• _Exercise tasks_
• a. In the Rosales family account, what charge did Mr. Rosales say he would file against the narrator's mom?
• b. Return the passage of the Rosales family account between "For years I" and "irritate me, too.", inclusive.

• _Text excerpt_
=======

When I was growing up, I lived next to the Rosales family for 20 years. Mr. Rosales was a police officer who used to capture or kill our cats and bully my mom over everything while wearing his police uniform. Mrs. Rosales used to lecture my mom over the back fence over the perils of letting me wear pants as a young lady. Their daughter Jenny used to damn my soul to eternal damnation for being a pagan Catholic who worshipped false idols. Our family really couldn’t stand the Rosales family, but my brother and I were forced to play nice with their children.
For years I listened to my mom rant and rave about how much she despised everything Rosales. I hate their boat because it blocks my view of the mountain. Mike Rosales is a nerd because he mows the lawn in polyester pants. Cristina Rosales is such a bitch because she looks in my kitchen window and criticized me for being a single mother. Jenny Rosales is nosey and is always peeking over the fence in the backyard. My mom abhorred everything about the Rosales family. Over the years they grew to irritate me, too.
One day Mr. Rosales began to bully my mom because as she was watering her roses, she accidentally sprayed the side of his boat. He ranted and raved about how she didn’t respect his belongings, loud enough for other neighbors to come out. Mrs. Rosales came out and joined the ranting. The next day, Mr. Rosales came over to our house in his police uniform and said that he was going to file a vandalism charge on my mom for wetting his boat. That was the day that I declared war on the Rosales family in my head.

=======

• _Listed entries_
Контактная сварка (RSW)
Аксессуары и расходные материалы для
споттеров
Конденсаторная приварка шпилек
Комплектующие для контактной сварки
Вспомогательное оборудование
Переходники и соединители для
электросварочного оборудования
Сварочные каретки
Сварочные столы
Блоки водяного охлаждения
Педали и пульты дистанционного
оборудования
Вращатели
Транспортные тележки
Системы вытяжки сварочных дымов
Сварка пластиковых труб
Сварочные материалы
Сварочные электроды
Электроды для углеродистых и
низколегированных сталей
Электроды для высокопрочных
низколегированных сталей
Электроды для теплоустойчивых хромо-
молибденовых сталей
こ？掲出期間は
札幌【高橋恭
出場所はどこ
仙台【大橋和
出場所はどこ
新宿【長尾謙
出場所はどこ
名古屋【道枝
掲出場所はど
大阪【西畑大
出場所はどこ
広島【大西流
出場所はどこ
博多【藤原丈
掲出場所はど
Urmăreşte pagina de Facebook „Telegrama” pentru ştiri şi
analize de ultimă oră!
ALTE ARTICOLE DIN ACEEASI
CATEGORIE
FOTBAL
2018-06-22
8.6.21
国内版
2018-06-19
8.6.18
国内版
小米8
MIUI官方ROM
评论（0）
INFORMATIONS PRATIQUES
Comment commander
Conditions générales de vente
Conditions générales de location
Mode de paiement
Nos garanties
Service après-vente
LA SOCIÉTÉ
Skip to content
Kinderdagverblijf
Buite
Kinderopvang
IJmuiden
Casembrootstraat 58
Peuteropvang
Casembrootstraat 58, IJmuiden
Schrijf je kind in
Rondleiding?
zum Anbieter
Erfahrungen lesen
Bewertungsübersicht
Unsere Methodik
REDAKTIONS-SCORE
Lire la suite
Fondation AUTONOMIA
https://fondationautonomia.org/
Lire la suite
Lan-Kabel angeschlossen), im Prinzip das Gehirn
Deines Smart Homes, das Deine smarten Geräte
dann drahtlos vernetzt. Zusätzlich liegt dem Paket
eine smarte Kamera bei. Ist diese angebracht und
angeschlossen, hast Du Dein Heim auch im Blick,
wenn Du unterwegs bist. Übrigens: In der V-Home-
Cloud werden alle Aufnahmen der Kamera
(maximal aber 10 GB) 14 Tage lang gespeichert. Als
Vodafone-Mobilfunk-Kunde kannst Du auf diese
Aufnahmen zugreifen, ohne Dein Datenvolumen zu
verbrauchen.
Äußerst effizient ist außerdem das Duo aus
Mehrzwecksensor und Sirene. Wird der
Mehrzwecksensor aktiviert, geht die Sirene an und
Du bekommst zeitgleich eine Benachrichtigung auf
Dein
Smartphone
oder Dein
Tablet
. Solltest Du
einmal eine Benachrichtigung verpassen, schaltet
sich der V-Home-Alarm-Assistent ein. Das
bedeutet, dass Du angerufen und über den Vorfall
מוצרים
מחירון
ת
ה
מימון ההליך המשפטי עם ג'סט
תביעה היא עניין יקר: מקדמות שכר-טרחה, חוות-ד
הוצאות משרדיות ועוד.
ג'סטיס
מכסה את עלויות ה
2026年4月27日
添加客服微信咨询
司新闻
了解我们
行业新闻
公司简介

=======

• _Task-by-task answers_
• a. A vandalism charge, for wetting his boat.

• b.
For years I listened to my mom rant and rave about how much she despised everything Rosales. I hate their boat because it blocks my view of the mountain. Mike Rosales is a nerd because he mows the lawn in polyester pants. Cristina Rosales is such a bitch because she looks in my kitchen window and criticized me for being a single mother. Jenny Rosales is nosey and is always peeking over the fence in the backyard. My mom abhorred everything about the Rosales family. Over the years they grew to irritate me, too.